↓↓↓

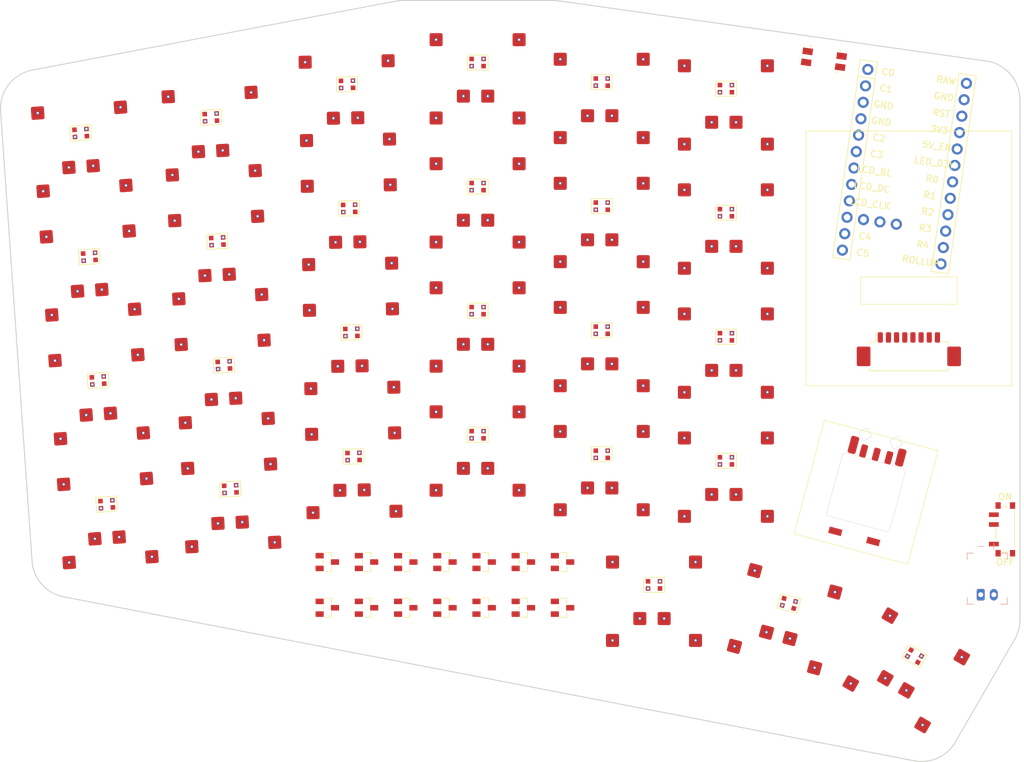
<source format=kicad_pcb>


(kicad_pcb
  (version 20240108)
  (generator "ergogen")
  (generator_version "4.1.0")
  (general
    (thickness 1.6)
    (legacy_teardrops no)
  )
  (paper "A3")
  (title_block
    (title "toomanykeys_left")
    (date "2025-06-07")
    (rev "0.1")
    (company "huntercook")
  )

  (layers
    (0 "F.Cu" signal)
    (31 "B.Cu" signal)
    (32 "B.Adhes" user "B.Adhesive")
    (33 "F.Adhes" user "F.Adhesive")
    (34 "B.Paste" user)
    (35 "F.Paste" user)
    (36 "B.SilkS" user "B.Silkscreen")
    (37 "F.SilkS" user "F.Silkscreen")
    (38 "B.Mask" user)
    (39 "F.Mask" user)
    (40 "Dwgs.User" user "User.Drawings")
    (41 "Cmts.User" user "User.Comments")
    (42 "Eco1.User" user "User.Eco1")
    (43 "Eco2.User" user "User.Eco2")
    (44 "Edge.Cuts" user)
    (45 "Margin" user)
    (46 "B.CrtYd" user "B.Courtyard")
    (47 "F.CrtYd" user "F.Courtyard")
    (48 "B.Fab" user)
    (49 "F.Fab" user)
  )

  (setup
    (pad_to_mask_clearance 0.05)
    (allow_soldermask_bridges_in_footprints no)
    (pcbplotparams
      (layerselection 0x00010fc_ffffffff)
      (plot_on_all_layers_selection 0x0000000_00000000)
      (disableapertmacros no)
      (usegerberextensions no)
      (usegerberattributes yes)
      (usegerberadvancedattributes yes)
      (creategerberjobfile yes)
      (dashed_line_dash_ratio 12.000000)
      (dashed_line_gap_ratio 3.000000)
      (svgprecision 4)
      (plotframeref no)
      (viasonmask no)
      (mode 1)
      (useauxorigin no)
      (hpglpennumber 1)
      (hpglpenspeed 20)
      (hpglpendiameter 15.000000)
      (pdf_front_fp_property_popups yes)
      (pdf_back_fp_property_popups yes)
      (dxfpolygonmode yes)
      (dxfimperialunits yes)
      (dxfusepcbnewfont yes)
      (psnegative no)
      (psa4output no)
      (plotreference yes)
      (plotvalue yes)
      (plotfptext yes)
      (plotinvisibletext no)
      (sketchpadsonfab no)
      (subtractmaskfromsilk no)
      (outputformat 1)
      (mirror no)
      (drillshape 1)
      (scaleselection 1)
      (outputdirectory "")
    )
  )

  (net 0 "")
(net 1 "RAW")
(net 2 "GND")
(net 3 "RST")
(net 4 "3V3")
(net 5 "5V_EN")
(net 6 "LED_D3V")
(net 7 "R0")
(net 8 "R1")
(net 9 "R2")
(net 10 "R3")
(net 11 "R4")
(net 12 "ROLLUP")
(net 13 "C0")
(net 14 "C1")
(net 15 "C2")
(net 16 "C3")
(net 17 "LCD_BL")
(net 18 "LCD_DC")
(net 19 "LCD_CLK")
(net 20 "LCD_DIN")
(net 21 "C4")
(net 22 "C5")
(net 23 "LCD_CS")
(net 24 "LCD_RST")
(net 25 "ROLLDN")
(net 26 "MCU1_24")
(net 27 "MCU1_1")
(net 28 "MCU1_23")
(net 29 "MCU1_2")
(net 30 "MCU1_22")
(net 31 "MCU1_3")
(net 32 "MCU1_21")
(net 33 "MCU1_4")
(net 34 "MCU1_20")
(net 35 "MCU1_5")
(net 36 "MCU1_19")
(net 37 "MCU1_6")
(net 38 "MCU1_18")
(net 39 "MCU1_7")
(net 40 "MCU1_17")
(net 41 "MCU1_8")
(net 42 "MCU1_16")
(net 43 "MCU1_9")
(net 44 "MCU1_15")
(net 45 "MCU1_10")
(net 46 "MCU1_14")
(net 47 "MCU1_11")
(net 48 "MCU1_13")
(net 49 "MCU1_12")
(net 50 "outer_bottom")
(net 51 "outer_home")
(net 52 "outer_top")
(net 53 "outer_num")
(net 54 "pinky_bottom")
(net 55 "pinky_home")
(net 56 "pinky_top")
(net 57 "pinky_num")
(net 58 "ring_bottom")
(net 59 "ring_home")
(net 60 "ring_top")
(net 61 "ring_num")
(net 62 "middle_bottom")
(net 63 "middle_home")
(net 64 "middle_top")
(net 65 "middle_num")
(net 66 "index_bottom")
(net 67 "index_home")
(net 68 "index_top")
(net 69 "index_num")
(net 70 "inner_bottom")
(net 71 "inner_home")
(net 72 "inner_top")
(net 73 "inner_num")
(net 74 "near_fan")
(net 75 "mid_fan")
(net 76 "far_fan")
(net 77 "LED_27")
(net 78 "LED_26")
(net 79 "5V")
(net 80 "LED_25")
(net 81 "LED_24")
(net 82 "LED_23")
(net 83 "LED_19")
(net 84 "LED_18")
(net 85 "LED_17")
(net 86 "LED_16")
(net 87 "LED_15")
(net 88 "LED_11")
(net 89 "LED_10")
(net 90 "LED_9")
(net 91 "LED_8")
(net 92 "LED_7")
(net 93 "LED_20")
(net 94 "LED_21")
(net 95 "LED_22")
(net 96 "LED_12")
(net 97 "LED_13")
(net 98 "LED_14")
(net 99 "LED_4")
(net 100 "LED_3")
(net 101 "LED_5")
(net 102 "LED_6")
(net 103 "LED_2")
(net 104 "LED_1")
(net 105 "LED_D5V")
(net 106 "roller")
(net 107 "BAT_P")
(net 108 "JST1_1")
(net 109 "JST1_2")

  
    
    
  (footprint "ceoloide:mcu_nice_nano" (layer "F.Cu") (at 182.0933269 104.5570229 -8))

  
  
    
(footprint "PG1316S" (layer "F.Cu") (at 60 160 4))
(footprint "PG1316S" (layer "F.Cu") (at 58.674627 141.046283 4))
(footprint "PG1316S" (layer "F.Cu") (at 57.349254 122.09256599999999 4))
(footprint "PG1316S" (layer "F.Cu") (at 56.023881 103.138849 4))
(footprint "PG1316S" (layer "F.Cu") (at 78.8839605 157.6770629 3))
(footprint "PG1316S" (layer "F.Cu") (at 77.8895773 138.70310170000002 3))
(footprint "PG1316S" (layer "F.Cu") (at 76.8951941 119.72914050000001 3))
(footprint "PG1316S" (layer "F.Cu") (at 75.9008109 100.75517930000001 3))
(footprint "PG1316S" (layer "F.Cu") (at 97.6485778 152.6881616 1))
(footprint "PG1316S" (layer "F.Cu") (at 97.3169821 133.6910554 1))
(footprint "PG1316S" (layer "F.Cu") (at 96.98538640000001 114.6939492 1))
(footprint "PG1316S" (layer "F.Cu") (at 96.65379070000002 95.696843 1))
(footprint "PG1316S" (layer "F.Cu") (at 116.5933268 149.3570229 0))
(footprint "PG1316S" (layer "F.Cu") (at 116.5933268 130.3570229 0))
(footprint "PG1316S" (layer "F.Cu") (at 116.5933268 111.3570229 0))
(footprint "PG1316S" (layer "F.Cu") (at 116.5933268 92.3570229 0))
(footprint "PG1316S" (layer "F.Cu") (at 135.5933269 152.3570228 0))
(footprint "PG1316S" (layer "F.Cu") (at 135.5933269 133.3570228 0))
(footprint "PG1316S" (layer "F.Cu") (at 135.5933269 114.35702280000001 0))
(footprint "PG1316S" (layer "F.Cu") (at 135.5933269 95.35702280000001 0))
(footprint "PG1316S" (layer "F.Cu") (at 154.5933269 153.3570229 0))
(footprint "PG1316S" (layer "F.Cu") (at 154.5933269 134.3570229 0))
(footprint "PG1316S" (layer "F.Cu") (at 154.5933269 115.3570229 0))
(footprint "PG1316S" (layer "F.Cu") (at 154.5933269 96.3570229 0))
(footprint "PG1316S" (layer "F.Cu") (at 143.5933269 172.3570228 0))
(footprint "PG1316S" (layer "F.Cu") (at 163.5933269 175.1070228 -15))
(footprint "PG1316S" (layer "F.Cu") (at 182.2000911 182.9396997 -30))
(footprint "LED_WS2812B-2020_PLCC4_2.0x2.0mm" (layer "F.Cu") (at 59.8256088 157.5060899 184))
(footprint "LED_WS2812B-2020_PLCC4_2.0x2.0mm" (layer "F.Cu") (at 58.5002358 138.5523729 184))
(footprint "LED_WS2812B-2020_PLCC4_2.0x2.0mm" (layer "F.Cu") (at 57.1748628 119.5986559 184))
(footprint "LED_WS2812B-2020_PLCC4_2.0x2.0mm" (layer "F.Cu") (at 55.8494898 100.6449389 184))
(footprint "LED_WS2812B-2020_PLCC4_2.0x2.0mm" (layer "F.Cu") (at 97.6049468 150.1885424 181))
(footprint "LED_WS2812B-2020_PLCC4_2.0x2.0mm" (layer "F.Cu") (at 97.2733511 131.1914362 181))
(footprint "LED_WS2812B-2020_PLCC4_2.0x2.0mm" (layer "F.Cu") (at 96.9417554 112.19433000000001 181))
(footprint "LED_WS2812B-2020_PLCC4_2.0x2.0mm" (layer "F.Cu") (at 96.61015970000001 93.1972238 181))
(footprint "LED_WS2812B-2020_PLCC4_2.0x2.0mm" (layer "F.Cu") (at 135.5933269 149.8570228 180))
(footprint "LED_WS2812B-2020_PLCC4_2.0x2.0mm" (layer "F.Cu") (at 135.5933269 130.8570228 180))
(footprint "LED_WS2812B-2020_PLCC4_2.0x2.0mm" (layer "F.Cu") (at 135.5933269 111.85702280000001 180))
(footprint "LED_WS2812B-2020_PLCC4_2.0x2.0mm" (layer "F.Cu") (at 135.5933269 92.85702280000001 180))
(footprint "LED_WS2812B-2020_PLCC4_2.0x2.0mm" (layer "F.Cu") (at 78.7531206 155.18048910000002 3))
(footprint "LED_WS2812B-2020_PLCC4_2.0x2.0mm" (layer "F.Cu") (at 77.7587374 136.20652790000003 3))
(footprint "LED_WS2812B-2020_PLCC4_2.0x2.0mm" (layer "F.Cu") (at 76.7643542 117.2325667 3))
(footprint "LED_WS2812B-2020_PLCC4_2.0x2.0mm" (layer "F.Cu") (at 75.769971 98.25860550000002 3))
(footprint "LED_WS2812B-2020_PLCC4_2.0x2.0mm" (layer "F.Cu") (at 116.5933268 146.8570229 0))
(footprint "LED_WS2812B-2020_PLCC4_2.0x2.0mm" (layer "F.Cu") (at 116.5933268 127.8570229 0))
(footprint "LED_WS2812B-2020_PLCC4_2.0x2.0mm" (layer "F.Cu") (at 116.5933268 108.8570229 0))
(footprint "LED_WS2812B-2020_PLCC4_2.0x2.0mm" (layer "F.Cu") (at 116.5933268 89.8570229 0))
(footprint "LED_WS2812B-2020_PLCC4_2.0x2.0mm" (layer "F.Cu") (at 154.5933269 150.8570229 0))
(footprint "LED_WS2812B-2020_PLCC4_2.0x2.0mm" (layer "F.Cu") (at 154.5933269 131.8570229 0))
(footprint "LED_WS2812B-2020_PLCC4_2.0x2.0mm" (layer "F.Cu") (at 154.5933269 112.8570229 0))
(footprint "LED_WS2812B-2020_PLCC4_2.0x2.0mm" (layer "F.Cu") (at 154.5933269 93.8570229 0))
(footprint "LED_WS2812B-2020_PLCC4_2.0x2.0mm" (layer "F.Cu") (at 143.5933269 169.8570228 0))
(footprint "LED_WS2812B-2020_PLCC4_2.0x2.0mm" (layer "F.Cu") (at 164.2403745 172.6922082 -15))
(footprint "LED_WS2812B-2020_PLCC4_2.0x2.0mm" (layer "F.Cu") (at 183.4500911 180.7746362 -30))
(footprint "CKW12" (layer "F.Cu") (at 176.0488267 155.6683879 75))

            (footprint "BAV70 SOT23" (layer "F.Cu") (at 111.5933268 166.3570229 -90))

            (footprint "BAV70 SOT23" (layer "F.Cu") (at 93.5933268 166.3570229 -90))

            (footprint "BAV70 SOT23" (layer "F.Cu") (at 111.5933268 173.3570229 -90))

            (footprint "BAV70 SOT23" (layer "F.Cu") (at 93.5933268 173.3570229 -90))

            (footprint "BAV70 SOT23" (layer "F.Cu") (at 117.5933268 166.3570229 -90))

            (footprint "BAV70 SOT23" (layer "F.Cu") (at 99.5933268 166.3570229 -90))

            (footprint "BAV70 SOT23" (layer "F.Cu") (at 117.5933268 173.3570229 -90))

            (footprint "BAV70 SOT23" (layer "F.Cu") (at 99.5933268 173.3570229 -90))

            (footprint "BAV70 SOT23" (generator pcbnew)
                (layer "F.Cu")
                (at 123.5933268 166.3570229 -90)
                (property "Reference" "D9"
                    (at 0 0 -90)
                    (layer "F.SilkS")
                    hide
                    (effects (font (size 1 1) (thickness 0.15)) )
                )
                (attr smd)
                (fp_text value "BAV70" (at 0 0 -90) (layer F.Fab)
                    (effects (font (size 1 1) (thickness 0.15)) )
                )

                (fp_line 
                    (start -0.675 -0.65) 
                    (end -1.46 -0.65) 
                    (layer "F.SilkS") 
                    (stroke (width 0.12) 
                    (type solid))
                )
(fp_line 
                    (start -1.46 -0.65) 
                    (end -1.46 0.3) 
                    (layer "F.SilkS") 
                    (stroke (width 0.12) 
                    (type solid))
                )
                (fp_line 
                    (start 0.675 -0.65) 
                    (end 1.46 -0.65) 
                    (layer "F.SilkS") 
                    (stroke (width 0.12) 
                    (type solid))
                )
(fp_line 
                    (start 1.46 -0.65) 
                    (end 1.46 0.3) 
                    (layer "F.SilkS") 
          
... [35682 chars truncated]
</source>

↑↑↑

WORK ITEM:
Only one part of the material above is to be transcribed, namely the lines starting with the line that has "(layerselection 0x00010fc_ffffffff)" and going on through the line that has "(hpglpennumber 1)", exactly as they stand.

TASK ANSWER:
      (layerselection 0x00010fc_ffffffff)
      (plot_on_all_layers_selection 0x0000000_00000000)
      (disableapertmacros no)
      (usegerberextensions no)
      (usegerberattributes yes)
      (usegerberadvancedattributes yes)
      (creategerberjobfile yes)
      (dashed_line_dash_ratio 12.000000)
      (dashed_line_gap_ratio 3.000000)
      (svgprecision 4)
      (plotframeref no)
      (viasonmask no)
      (mode 1)
      (useauxorigin no)
      (hpglpennumber 1)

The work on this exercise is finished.